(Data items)
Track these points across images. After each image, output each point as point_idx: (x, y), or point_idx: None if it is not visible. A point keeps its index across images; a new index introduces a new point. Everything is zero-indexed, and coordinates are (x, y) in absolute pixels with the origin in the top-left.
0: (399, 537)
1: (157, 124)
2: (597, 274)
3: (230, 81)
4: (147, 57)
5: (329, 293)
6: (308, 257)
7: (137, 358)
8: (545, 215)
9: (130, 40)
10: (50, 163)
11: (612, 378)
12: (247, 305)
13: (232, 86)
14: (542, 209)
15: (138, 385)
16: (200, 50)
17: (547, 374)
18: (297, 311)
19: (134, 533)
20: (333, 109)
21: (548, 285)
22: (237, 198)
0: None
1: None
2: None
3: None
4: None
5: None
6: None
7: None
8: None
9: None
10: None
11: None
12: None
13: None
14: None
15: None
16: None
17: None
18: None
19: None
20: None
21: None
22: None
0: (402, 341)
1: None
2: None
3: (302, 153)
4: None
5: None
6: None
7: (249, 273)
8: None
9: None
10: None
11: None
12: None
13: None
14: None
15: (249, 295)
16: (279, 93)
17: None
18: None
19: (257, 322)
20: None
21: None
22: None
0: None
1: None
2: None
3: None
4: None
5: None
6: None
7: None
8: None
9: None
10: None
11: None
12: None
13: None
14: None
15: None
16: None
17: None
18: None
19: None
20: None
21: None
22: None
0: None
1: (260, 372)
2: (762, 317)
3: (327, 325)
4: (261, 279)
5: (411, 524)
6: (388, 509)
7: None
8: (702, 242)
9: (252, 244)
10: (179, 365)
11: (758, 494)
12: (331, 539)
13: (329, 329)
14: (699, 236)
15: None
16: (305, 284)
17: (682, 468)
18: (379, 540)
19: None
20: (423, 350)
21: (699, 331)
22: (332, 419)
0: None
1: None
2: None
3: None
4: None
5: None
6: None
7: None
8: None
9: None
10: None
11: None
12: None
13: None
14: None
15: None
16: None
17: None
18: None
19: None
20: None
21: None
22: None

» **What you will do**
Update all the rows above, replacing "pixels" with "px" wherever it occurs and leaving everything else unchanged.

» **Full output**
Track these points across images. After each image, output each point as point_idx: (x, y), or point_idx: None if it is not visible. A point keeps its index across images; a new index introduces a new point. Everything is zero-indexed, and coordinates are (x, y) in absolute px with the origin in the top-left.
0: (399, 537)
1: (157, 124)
2: (597, 274)
3: (230, 81)
4: (147, 57)
5: (329, 293)
6: (308, 257)
7: (137, 358)
8: (545, 215)
9: (130, 40)
10: (50, 163)
11: (612, 378)
12: (247, 305)
13: (232, 86)
14: (542, 209)
15: (138, 385)
16: (200, 50)
17: (547, 374)
18: (297, 311)
19: (134, 533)
20: (333, 109)
21: (548, 285)
22: (237, 198)
0: None
1: None
2: None
3: None
4: None
5: None
6: None
7: None
8: None
9: None
10: None
11: None
12: None
13: None
14: None
15: None
16: None
17: None
18: None
19: None
20: None
21: None
22: None
0: (402, 341)
1: None
2: None
3: (302, 153)
4: None
5: None
6: None
7: (249, 273)
8: None
9: None
10: None
11: None
12: None
13: None
14: None
15: (249, 295)
16: (279, 93)
17: None
18: None
19: (257, 322)
20: None
21: None
22: None
0: None
1: None
2: None
3: None
4: None
5: None
6: None
7: None
8: None
9: None
10: None
11: None
12: None
13: None
14: None
15: None
16: None
17: None
18: None
19: None
20: None
21: None
22: None
0: None
1: (260, 372)
2: (762, 317)
3: (327, 325)
4: (261, 279)
5: (411, 524)
6: (388, 509)
7: None
8: (702, 242)
9: (252, 244)
10: (179, 365)
11: (758, 494)
12: (331, 539)
13: (329, 329)
14: (699, 236)
15: None
16: (305, 284)
17: (682, 468)
18: (379, 540)
19: None
20: (423, 350)
21: (699, 331)
22: (332, 419)
0: None
1: None
2: None
3: None
4: None
5: None
6: None
7: None
8: None
9: None
10: None
11: None
12: None
13: None
14: None
15: None
16: None
17: None
18: None
19: None
20: None
21: None
22: None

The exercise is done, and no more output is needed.